Collected data:
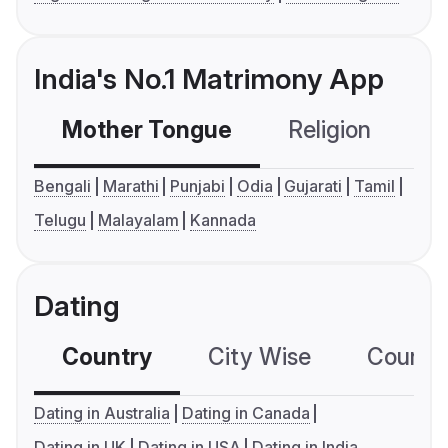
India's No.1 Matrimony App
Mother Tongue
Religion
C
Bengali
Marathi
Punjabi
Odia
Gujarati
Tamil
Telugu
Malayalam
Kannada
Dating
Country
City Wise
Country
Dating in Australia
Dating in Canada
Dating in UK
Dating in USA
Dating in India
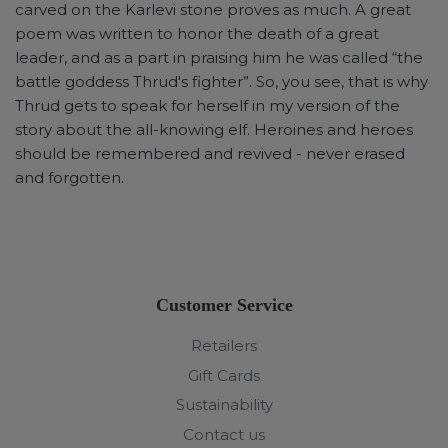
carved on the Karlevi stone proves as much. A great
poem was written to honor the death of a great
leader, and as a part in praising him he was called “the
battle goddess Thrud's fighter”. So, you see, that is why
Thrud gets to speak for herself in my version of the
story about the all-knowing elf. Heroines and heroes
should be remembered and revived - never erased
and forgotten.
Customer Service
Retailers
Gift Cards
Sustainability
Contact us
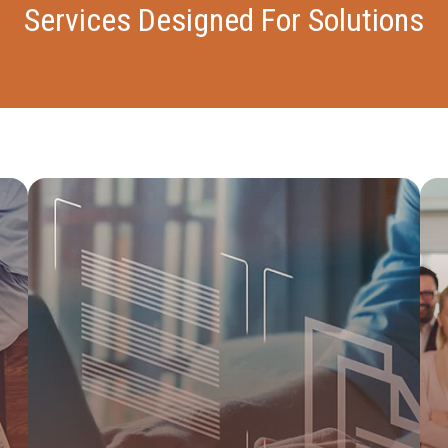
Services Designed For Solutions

Exercise –
Please repeat all of the entries above word for word, but drop any pictures.

Finished exercise –
India's No.1 Matrimony App
Mother Tongue
Religion
C
Bengali
Marathi
Punjabi
Odia
Gujarati
Tamil
Telugu
Malayalam
Kannada
Dating
Country
City Wise
Country
Dating in Australia
Dating in Canada
Dating in UK
Dating in USA
Dating in India
carved on the Karlevi stone proves as much. A great
poem was written to honor the death of a great
leader, and as a part in praising him he was called “the
battle goddess Thrud's fighter”. So, you see, that is why
Thrud gets to speak for herself in my version of the
story about the all-knowing elf. Heroines and heroes
should be remembered and revived - never erased
and forgotten.
Customer Service
Retailers
Gift Cards
Sustainability
Contact us
Services Designed For Solutions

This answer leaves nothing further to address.